Authors

Barry Friedman

Abstract

Very few people are happy at present with the law review publishing process, from article submission and selection to editing. Complaints are longstanding; similar ones emerge from faculty and students alike. Yet, change has not occurred. We remain locked in a process in which neither faculty nor students are happy.

This Article recommends wholesale changes to the submission and editing process. The first part details the dysfunctions of the current system, including everything from lack of student capacity to evaluate faculty scholarship—particularly under the gun of the expedite process—to faculty submitting subpar work in light of rigid submission cycles. It then turns to a perverse defense of the current system. In light of technological change, law reviews play a very different function at present than even twenty years ago. Most faculty publish their work on electronic databases prior to submission to law reviews. Law reviews serve as the final resting place of those articles for archival purposes, while ostensibly providing students with a sound pedagogical experience. Even so, the system has huge and unacceptable costs; student editors scramble over one another to accept manuscripts, often wasting time on rejected submissions, while faculty labor with student overediting, all in the service of articles that for the most part are rarely or never cited.
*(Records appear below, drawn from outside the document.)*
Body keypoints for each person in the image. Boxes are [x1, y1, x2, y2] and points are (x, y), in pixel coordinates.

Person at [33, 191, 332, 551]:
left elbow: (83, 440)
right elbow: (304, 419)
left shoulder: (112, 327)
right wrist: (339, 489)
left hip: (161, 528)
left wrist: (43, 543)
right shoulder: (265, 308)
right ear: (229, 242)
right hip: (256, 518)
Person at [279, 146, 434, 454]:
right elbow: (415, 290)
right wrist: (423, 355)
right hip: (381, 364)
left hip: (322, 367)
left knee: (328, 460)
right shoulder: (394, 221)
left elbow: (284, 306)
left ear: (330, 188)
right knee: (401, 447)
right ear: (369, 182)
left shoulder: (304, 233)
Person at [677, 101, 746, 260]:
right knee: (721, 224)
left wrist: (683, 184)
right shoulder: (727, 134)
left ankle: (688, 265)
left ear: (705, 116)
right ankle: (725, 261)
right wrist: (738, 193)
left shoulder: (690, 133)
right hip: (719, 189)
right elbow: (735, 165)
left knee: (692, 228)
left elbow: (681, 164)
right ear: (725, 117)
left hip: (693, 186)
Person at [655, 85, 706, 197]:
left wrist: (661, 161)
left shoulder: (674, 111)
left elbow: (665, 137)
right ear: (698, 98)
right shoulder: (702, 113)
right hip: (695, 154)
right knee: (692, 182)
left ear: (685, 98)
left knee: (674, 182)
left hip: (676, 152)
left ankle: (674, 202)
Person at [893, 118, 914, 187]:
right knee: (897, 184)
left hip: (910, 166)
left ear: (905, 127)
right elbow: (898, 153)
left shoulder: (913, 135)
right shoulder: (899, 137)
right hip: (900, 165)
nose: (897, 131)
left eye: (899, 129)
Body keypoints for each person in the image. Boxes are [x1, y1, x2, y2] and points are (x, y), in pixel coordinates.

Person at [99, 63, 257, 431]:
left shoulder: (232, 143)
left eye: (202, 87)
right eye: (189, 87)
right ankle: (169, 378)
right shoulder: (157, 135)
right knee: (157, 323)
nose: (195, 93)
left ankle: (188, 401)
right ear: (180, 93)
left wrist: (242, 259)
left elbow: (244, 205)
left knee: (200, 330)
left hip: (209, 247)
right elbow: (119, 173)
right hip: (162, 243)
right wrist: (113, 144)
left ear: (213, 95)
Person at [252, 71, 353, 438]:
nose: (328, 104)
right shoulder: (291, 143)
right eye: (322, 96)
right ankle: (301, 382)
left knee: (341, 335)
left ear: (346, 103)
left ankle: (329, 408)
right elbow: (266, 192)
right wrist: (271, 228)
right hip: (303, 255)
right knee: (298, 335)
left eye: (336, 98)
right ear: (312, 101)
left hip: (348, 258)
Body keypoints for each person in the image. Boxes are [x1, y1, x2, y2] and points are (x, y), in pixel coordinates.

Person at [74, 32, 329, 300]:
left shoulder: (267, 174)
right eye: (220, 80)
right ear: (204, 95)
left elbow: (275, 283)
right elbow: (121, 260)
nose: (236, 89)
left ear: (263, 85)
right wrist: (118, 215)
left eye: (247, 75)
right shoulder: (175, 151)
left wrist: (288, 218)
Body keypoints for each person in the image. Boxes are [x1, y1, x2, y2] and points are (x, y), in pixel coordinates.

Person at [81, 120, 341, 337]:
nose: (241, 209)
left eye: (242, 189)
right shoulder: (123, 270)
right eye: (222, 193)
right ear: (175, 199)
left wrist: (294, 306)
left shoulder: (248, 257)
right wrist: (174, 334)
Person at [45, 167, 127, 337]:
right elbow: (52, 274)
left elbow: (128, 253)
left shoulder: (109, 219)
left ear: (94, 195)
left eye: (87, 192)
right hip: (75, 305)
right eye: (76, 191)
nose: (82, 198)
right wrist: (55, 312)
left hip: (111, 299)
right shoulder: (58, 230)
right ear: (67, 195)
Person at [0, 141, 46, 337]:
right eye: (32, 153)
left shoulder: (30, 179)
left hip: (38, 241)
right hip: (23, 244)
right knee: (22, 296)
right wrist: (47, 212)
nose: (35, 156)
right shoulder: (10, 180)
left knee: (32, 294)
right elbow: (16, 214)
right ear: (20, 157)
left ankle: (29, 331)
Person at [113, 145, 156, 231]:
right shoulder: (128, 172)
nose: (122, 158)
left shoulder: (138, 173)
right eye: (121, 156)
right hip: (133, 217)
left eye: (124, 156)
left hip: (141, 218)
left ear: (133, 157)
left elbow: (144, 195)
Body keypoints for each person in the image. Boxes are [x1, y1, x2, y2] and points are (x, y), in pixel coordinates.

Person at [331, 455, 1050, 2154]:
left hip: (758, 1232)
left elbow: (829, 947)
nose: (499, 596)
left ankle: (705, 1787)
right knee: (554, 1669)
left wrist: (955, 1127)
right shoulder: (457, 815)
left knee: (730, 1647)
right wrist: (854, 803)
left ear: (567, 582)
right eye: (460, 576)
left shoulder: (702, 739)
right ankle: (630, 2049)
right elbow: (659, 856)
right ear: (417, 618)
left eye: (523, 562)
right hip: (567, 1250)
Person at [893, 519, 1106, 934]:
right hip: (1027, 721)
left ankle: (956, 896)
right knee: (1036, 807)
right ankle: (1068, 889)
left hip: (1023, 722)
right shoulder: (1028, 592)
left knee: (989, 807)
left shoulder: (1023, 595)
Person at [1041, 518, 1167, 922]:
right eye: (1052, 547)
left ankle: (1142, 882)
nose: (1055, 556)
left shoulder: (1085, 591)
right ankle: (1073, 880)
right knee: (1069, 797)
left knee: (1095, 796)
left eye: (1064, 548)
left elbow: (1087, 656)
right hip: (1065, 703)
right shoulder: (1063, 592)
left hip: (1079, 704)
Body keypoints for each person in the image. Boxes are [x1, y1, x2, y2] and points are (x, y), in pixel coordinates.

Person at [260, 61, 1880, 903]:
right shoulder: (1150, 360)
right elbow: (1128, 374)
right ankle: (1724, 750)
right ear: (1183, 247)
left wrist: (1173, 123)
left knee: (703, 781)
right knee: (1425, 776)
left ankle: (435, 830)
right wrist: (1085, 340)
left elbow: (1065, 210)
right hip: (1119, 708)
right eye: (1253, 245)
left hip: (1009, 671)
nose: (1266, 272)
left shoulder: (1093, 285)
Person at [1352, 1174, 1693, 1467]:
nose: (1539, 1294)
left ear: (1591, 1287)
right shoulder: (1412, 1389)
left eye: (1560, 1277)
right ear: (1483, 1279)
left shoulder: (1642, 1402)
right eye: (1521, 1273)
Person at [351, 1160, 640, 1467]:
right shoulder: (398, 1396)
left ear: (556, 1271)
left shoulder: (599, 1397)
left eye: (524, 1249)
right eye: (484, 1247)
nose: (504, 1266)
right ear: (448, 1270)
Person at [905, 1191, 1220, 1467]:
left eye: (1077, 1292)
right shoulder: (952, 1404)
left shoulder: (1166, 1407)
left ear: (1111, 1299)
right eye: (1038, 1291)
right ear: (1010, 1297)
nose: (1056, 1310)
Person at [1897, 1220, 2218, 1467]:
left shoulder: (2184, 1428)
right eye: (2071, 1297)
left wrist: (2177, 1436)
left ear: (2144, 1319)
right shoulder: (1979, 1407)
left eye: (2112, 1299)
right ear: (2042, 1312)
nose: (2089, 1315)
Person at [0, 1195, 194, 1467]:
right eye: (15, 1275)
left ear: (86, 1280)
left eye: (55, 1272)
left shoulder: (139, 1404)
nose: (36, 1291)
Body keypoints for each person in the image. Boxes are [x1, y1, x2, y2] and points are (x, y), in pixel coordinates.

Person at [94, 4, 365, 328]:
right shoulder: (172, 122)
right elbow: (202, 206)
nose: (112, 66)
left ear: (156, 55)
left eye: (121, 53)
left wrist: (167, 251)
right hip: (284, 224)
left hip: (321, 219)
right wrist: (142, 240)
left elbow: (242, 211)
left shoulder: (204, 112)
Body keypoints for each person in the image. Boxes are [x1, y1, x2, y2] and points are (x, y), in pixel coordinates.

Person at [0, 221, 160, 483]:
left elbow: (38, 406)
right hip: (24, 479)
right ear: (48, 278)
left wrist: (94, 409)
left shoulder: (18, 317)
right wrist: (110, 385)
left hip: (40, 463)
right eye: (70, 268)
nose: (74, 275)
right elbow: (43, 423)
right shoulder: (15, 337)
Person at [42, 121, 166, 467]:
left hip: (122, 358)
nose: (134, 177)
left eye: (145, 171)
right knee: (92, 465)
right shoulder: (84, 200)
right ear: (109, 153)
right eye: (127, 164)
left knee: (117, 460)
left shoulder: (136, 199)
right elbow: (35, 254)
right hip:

It is time to change the present system, to produce better published scholarship, at lower cost to faculty and students. This ought to include blind submission, elimination of submitting articles to one’s own school, and some form of peer review. Authors should be required to limit submissions, or to accept the first offer they receive. And the editing process should be simplified, as the present system is far too elaborate, and fails to make scholarship the best it can be.